● **Work task**
Up to and including the line that contains "Терміни залежать від складності випадку та", repeat the entries below exactly from the first line on. Do not carry over any pictures.
★ ★ ★ ★
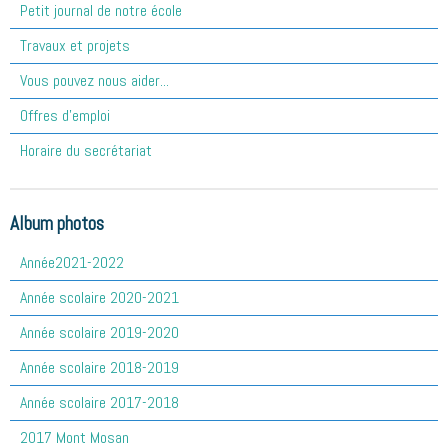
Petit journal de notre école
Travaux et projets
Vous pouvez nous aider...
Offres d'emploi
Horaire du secrétariat
Album photos
Année2021-2022
Année scolaire 2020-2021
Année scolaire 2019-2020
Année scolaire 2018-2019
Année scolaire 2017-2018
2017 Mont Mosan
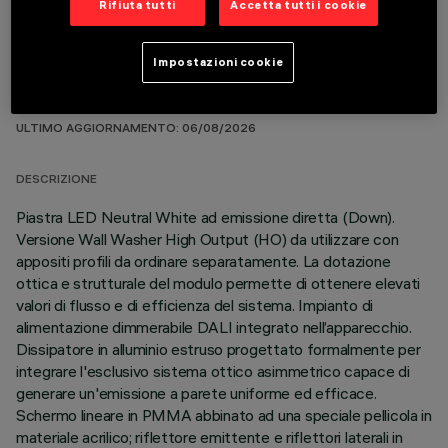
Rifiuta tutti
Accetta tutti i cookie
Impostazioni cookie
DATI TECNICI
ULTIMO AGGIORNAMENTO: 06/08/2026
DESCRIZIONE
Piastra LED Neutral White ad emissione diretta (Down).
Versione Wall Washer High Output (HO) da utilizzare con
appositi profili da ordinare separatamente. La dotazione
ottica e strutturale del modulo permette di ottenere elevati
valori di flusso e di efficienza del sistema. Impianto di
alimentazione dimmerabile DALI integrato nell’apparecchio.
Dissipatore in alluminio estruso progettato formalmente per
integrare l'esclusivo sistema ottico asimmetrico capace di
generare un'emissione a parete uniforme ed efficace.
Schermo lineare in PMMA abbinato ad una speciale pellicola in
materiale acrilico; riflettore emittente e riflettori laterali in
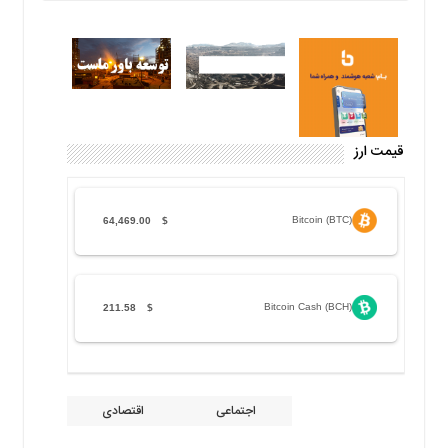
قیمت ارز
Bitcoin (BTC)
64,469.00
$
Bitcoin Cash (BCH)
211.58
$
اجتماعی
اقتصادی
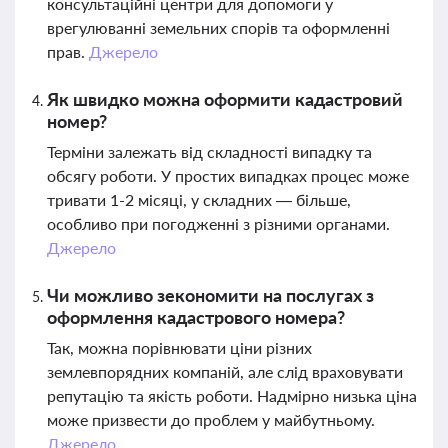
консультаційні центри для допомоги у
врегулюванні земельних спорів та оформленні
прав.
Джерело
Як швидко можна оформити кадастровий
номер?
Терміни залежать від складності випадку та
обсягу роботи. У простих випадках процес може
тривати 1-2 місяці, у складних — більше,
особливо при погодженні з різними органами.
Джерело
Чи можливо зекономити на послугах з
оформлення кадастрового номера?
Так, можна порівнювати ціни різних
землевпорядних компаній, але слід враховувати
репутацію та якість роботи. Надмірно низька ціна
може призвести до проблем у майбутньому.
Джерело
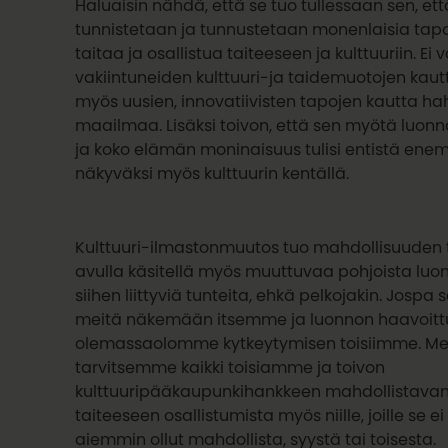
Haluaisin nähdä, että se tuo tullessaan sen, et
tunnistetaan ja tunnustetaan monenlaisia tapo
taitaa ja osallistua taiteeseen ja kulttuuriin. Ei v
vakiintuneiden kulttuuri-ja taidemuotojen kau
myös uusien, innovatiivisten tapojen kautta h
maailmaa. Lisäksi toivon, että sen myötä luonn
ja koko elämän moninaisuus tulisi entistä en
näkyväksi myös kulttuurin kentällä.
Kulttuuri-ilmastonmuutos tuo mahdollisuuden 
avulla käsitellä myös muuttuvaa pohjoista luon
siihen liittyviä tunteita, ehkä pelkojakin. Jospa s
meitä näkemään itsemme ja luonnon haavoitt
olemassaolomme kytkeytymisen toisiimme. M
tarvitsemme kaikki toisiamme ja toivon
kulttuuripääkaupunkihankkeen mahdollistava
taiteeseen osallistumista myös niille, joille se ei
aiemmin ollut mahdollista, syystä tai toisesta.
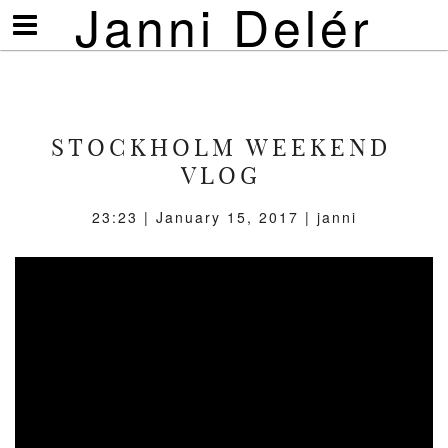
Janni Delér
Visa/göm
meny
STOCKHOLM WEEKEND
VLOG
23:23 | January 15, 2017 | janni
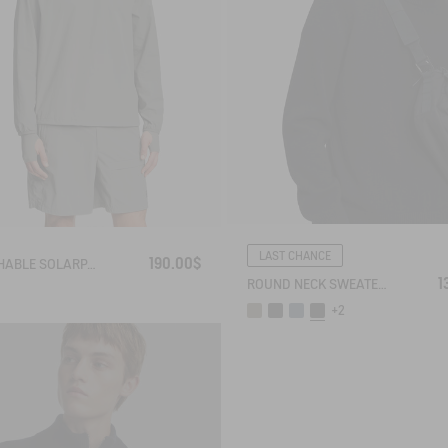
LAST CHANCE
190.00$
BREATHABLE SOLARPACK HOODIE UV-C® DRY FAST TEXTILE® COOLTOUCH®
1
ROUND NECK SWEATER IN WOOL BLE
+2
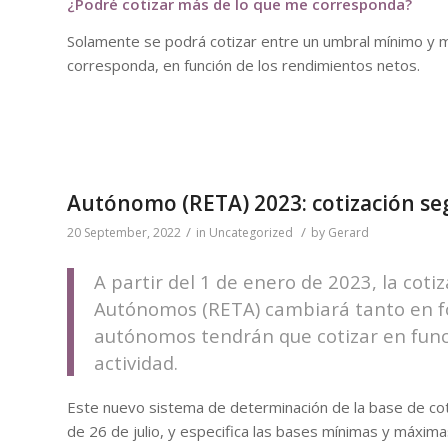
¿Podré cotizar más de lo que me corresponda?
Solamente se podrá cotizar entre un umbral mínimo y 
corresponda, en función de los rendimientos netos.
Autónomo (RETA) 2023: cotización se
/
/
20 September, 2022
in
Uncategorized
by
Gerard
A partir del 1 de enero de 2023, la cot
Autónomos (RETA) cambiará tanto en fo
autónomos tendrán que cotizar en func
actividad.
Este nuevo sistema de determinación de la base de cot
de 26 de julio, y especifica las bases mínimas y máxim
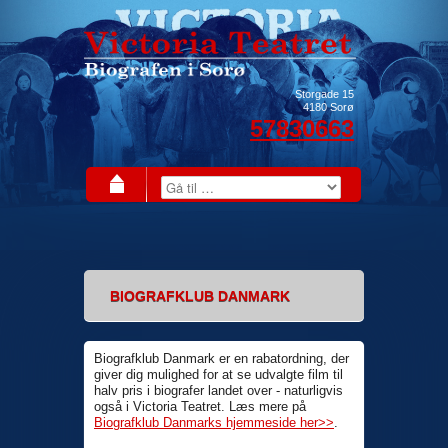
Storgade 15
4180
Sorø
57830663
BIOGRAFKLUB DANMARK
Biografklub Danmark er en rabatordning, der
giver dig mulighed for at se udvalgte film til
halv pris i biografer landet over - naturligvis
også i Victoria Teatret. Læs mere på
Biografklub Danmarks hjemmeside her>>
.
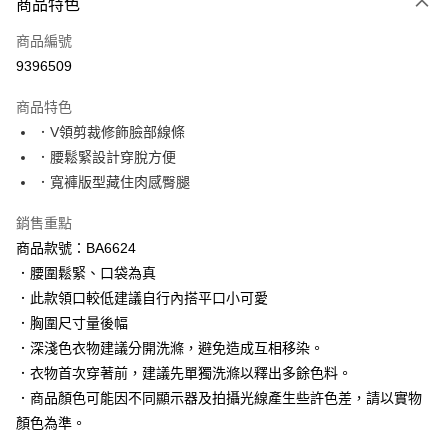
商品特色
每筆NT$60，滿NT$1,000(含以上)免運費
商品編號
萊爾富取貨付款
9396509
每筆NT$60，滿NT$1,000(含以上)免運費
商品特色
付款後萊爾富取貨
．V領剪裁修飾臉部線條
每筆NT$60，滿NT$1,000(含以上)免運費
．腰鬆緊設計穿脫方便
．寬褲版型藏住肉感臀腿
7-11取貨付款
每筆NT$60，滿NT$1,000(含以上)免運費
銷售重點
商品款號：BA6624
付款後7-11取貨
．腰圍鬆緊、口袋為真
每筆NT$60，滿NT$1,000(含以上)免運費
．此款領口較低建議自行內搭平口小可愛
宅配
．胸圍尺寸量後幅
每筆NT$120，滿NT$1,000(含以上)免運費
．深淺色衣物建議分開洗滌，避免造成互相移染。
．衣物首次穿著前，建議先單獨洗滌以釋出多餘色料。
付款後門市自取
．商品顏色可能因不同顯示器及拍攝光線產生些許色差，請以實物
每筆NT$60，滿NT$1,000(含以上)免運費
顏色為準。
海外配送-港/澳/新/馬/泰國專屬
查看運費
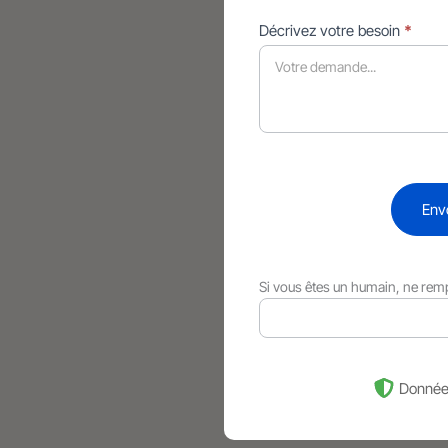
Décrivez votre besoin
*
Env
Si vous êtes un humain, ne rem
Donnée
★ ★ ★ ★
● **Task answer**
Petit journal de notre école
Travaux et projets
Vous pouvez nous aider...
Offres d'emploi
Horaire du secrétariat
Album photos
Année2021-2022
Année scolaire 2020-2021
Année scolaire 2019-2020
Année scolaire 2018-2019
Année scolaire 2017-2018
2017 Mont Mosan
Rifiuta tutti
Accetta tutti i cookie
Impostazioni cookie
DATI TECNICI
ULTIMO AGGIORNAMENTO: 06/08/2026
DESCRIZIONE
Piastra LED Neutral White ad emissione diretta (Down).
Versione Wall Washer High Output (HO) da utilizzare con
appositi profili da ordinare separatamente. La dotazione
ottica e strutturale del modulo permette di ottenere elevati
valori di flusso e di efficienza del sistema. Impianto di
alimentazione dimmerabile DALI integrato nell’apparecchio.
Dissipatore in alluminio estruso progettato formalmente per
integrare l'esclusivo sistema ottico asimmetrico capace di
generare un'emissione a parete uniforme ed efficace.
Schermo lineare in PMMA abbinato ad una speciale pellicola in
materiale acrilico; riflettore emittente e riflettori laterali in
قیمت ارز
Bitcoin (BTC)
64,469.00
$
Bitcoin Cash (BCH)
211.58
$
اجتماعی
اقتصادی
консультаційні центри для допомоги у
врегулюванні земельних спорів та оформленні
прав.
Джерело
Як швидко можна оформити кадастровий
номер?
Терміни залежать від складності випадку та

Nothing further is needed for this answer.